Assigned task: Copy the records word for word, from the line containing "Is there a majority slice in this chart?", including that line, down to the last line of the records. Leave the pictures out.

*** Opening Exercise material ***

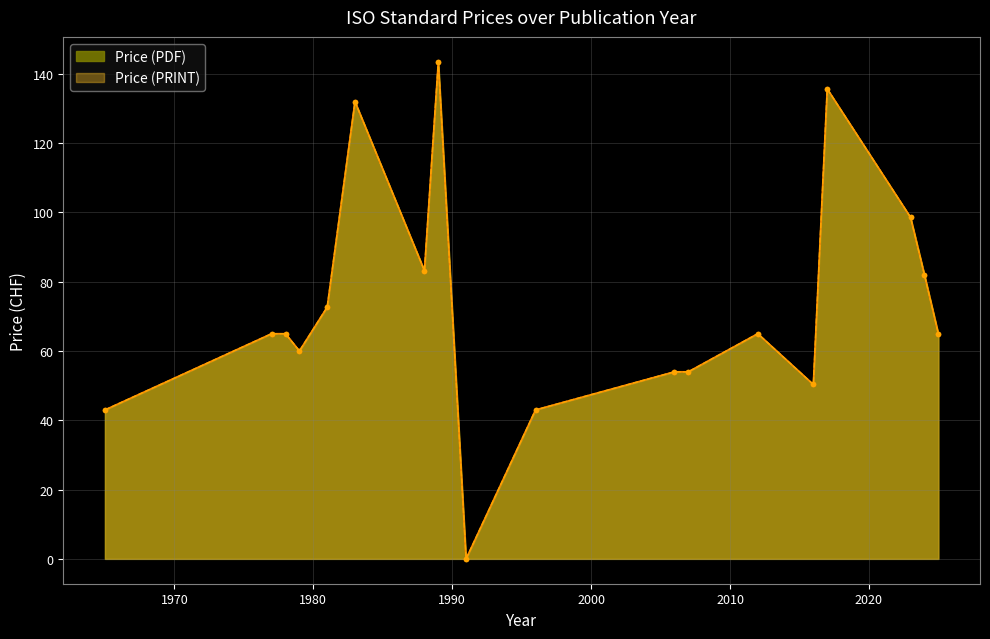

True or false: Price (PDF) and Price (PRINT) intersect in this chart.

False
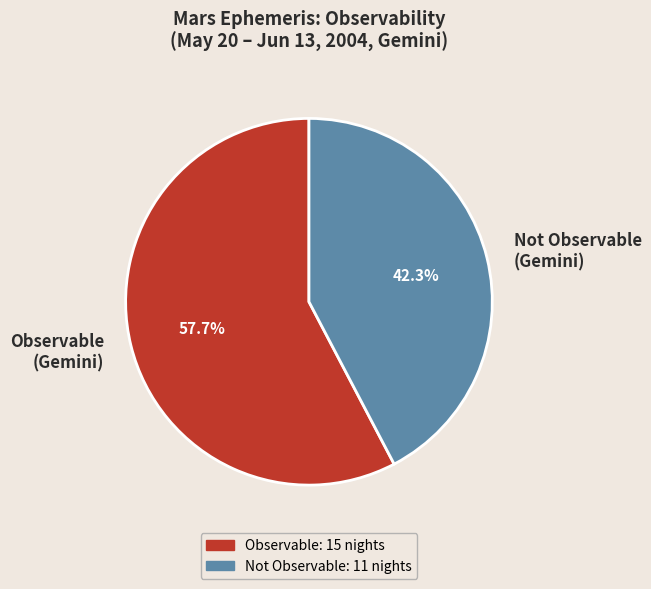

Is there a majority slice in this chart?

Yes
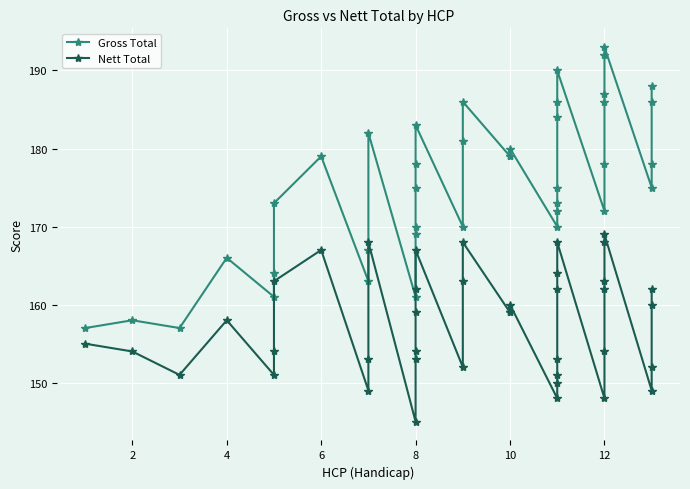

How many lines are shown in the chart?

2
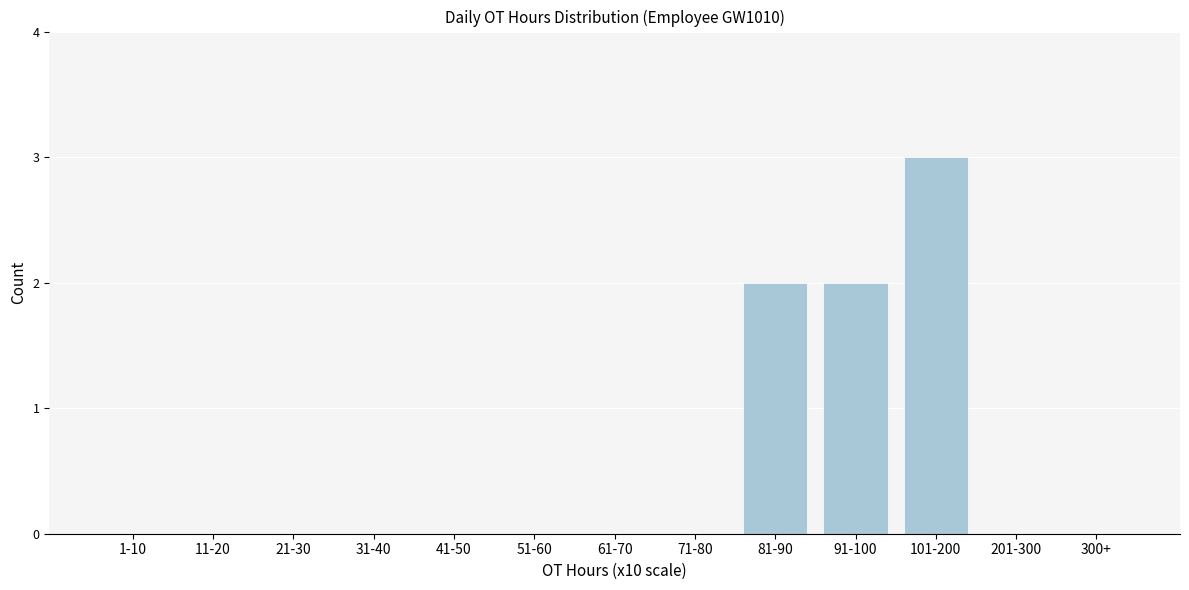

Reading left to right, extract all data points from this chart.

1-10=0	11-20=0	21-30=0	31-40=0	41-50=0	51-60=0	61-70=0	71-80=0	81-90=2	91-100=2	101-200=3	201-300=0	300+=0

*** Closing Exercise material ***

Solution for this problem:
Is there a majority slice in this chart?

Yes

How many lines are shown in the chart?

2

Reading left to right, extract all data points from this chart.

1-10=0	11-20=0	21-30=0	31-40=0	41-50=0	51-60=0	61-70=0	71-80=0	81-90=2	91-100=2	101-200=3	201-300=0	300+=0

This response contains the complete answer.